[Records drawn from a dataset]
-------

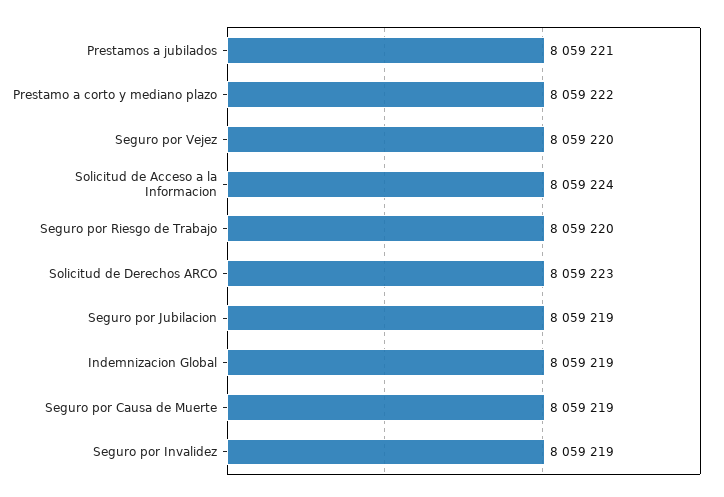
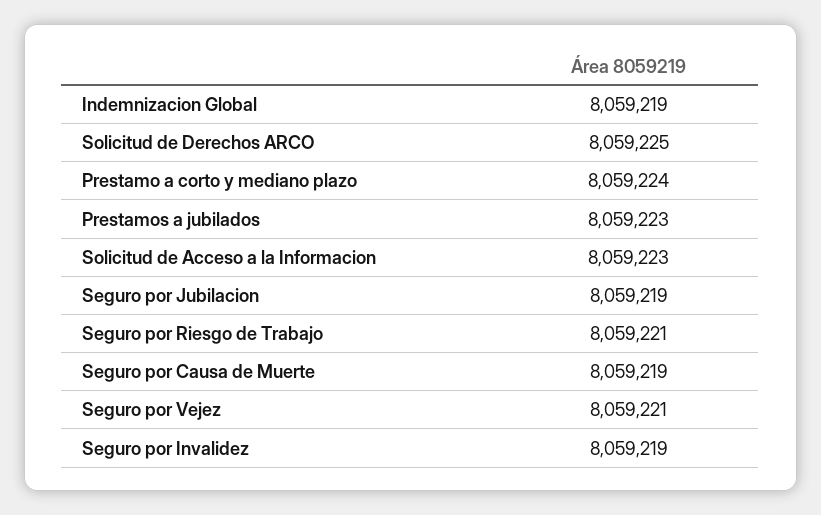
Prestamos a jubilados: 8059221 -> 8059223
Prestamo a corto y mediano plazo: 8059222 -> 8059224
Seguro por Vejez: 8059220 -> 8059221
Solicitud de Acceso a la Informacion: 8059224 -> 8059223
Seguro por Riesgo de Trabajo: 8059220 -> 8059221
Solicitud de Derechos ARCO: 8059223 -> 8059225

-------

**WHAT THE TASK ASKS**
Copy the records exactly, minus any pictures.

**OUTPUT**
Prestamos a jubilados: 8059221 -> 8059223
Prestamo a corto y mediano plazo: 8059222 -> 8059224
Seguro por Vejez: 8059220 -> 8059221
Solicitud de Acceso a la Informacion: 8059224 -> 8059223
Seguro por Riesgo de Trabajo: 8059220 -> 8059221
Solicitud de Derechos ARCO: 8059223 -> 8059225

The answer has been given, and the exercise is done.